After that, I went to work at a company called World Irish, which was a startup. Like a lot of startups, it ultimately didn’t succeed, but it was a great experience, and I look back on it really gratefully and proudly of what we tried to do. A short while after, in 2014, I moved to London to become the UK editor of Mashable, and two years ago, I started at CNN. I’m now the Director of EMEA for CNN Digital International.

What does your daily routine look like?

 

I wake up on weekdays at about 5:45 am and the first thing I do is check the CNN website to see what we’re leading on for the day – before the London team comes in, the Hong Kong team have been leading on news, so I check all of that. I read emails, I check Twitter to see what people are talking about, I check competitor’s publications to see what they’re focusing on, and I start thinking about what stories are developing and worth covering.

I’m usually at my desk at about 7:45 am, when the team gathers together for a small discussion on what we should be covering, and then at 8:30 am, I chair the morning news meeting for all platforms internationally, which brings in all the different bases across the world, whether it’s Atlanta, Abu Dhabi, Moscow and so on. We discuss the stories that are important that day and how we will cover and make sense of them.

The rest of the day, there’s a lot of forward planning; discussing developing stories, overseeing different initiatives, meeting with different people on my team and others, and catching up with international colleagues.

What’s your favourite part of the job?

It’s definitely the privilege of working with a team of incredibly talented journalists and editors and I just think it’s so rewarding to be around them.

What’s your least favourite part?

The 5:45 am alarm!

What are the key skills you need to make it in your industry?

For journalists and editors, you need determination to keep going when a story is difficult.

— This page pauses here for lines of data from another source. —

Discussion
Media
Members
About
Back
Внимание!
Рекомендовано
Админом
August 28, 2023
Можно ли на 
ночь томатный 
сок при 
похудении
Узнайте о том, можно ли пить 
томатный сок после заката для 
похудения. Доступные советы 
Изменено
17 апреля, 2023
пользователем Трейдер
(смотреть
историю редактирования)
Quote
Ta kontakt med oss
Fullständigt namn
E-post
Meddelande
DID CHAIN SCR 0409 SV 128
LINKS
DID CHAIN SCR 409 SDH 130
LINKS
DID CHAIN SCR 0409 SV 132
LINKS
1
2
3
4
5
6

Curiosity to keep asking the questions that the public want answers to. And you need creativity to come up with new and different ways to tell a story that makes it stand out, so that people will read and watch and share it.

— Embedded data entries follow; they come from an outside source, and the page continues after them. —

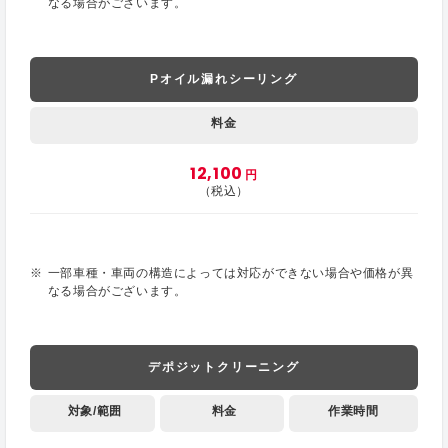
なる場合がございます。
Pオイル漏れシーリング
料金
12,100
円
（税込）
一部車種・車両の構造によっては対応ができない場合や価格が異
なる場合がございます。
デポジットクリーニング
対象/範囲
料金
作業時間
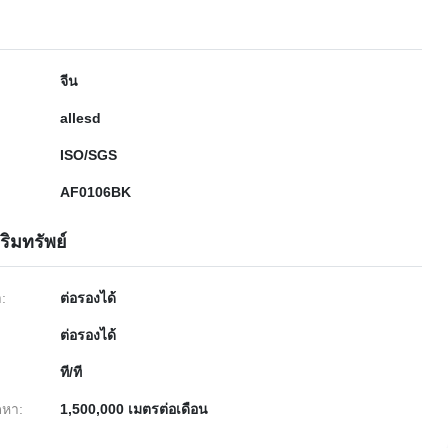
จีน
allesd
ISO/SGS
AF0106BK
ริมทรัพย์
ำ:
ต่อรองได้
ต่อรองได้
ที/ที
หา:
1,500,000 เมตรต่อเดือน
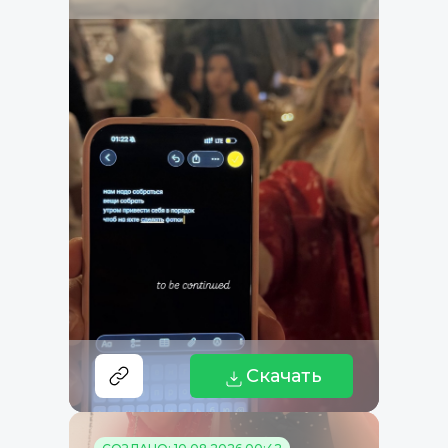
Скачать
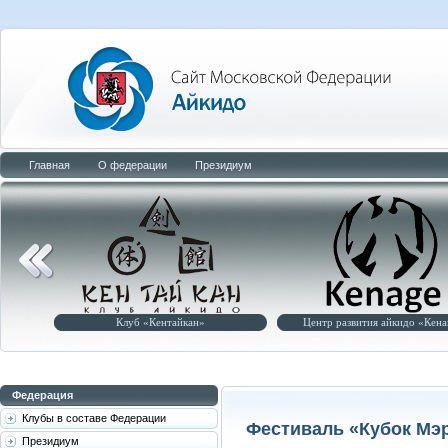
Главная
О федерации
Президиум
Клуб «Кентайкан»
Центр развития айкидо «Кенаге»
Федерация
Клубы в составе Федерации
Фестиваль «Кубок Мэ
Президиум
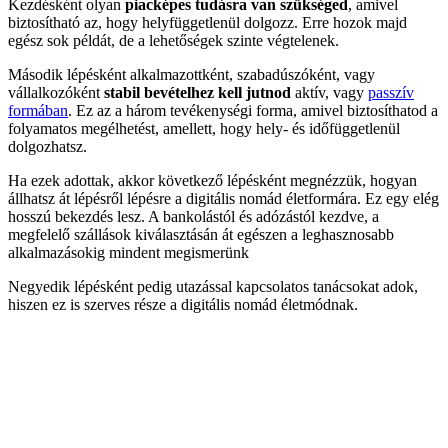
Kezdésként olyan
piacképes tudásra van szükséged
, amivel
biztosítható az, hogy helyfüggetlenül dolgozz. Erre hozok majd
egész sok példát, de a lehetőségek szinte végtelenek.
Második lépésként alkalmazottként, szabadúszóként, vagy
vállalkozóként
stabil bevételhez kell jutnod
aktív, vagy
passzív
formában
. Ez az a három tevékenységi forma, amivel biztosíthatod a
folyamatos megélhetést, amellett, hogy hely- és időfüggetlenül
dolgozhatsz.
Ha ezek adottak, akkor következő lépésként megnézzük, hogyan
állhatsz át lépésről lépésre a digitális nomád életformára. Ez egy elég
hosszú bekezdés lesz. A bankolástól és adózástól kezdve, a
megfelelő szállások kiválasztásán át egészen a leghasznosabb
alkalmazásokig mindent megismerünk
Negyedik lépésként pedig utazással kapcsolatos tanácsokat adok,
hiszen ez is szerves része a digitális nomád életmódnak.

What are the most important lessons you’ve learned for success in your career?

 

I think it’s important to remember that your successes are rarely just your own – they come from your team and the people that help you along the way. I thoroughly enjoy my team at CNN; they’re sharp, they’re ambitious, they’re innovative, and I’ve found that the hardest part of leaving any previous role has been leaving the teams behind.

Any regrets?

It’s not really a regret, but I always think about my dad – my father died when I was 12, and I think he would have always been curious about the paths that myself and my sister have taken in life. My parents always took so much care that we were informed, and knew what was going on in the world; the Six One news was always on the telly, and he loved to have spirited discussions about news and politics and history. I’d love to still be having those with him. It’s not a regret, it’s just something I wish was different.

What do you wish you knew when you were starting your career?

I think almost everyone has been terrified to speak up in a work situation, whether it’s meetings or to a boss. When I was starting out, I didn’t know that, and I thought that everyone was just confident about it. I wish I knew that finding your voice doesn’t come easily, and you don’t have to be the most vocal person in every setting. But you do need to know how to make your voice heard in some way, and don’t keep the great ideas to yourself. Seek out mentors who can help you find your voice.

What’s the number one piece of advice you would give to young people starting out who want to follow in your footsteps?

Don’t let the knocks that you get set you back. Take the constructive parts of feedback, dust yourself off, be patient and try again. Part of what will make that easier is not burning yourself out – find other things outside of work that fulfill you. When I left World Irish, I was a bit lost and it was over a year until I found my next full-time role – at times, that was definitely tough, but having the patience and persistence is what will get you through.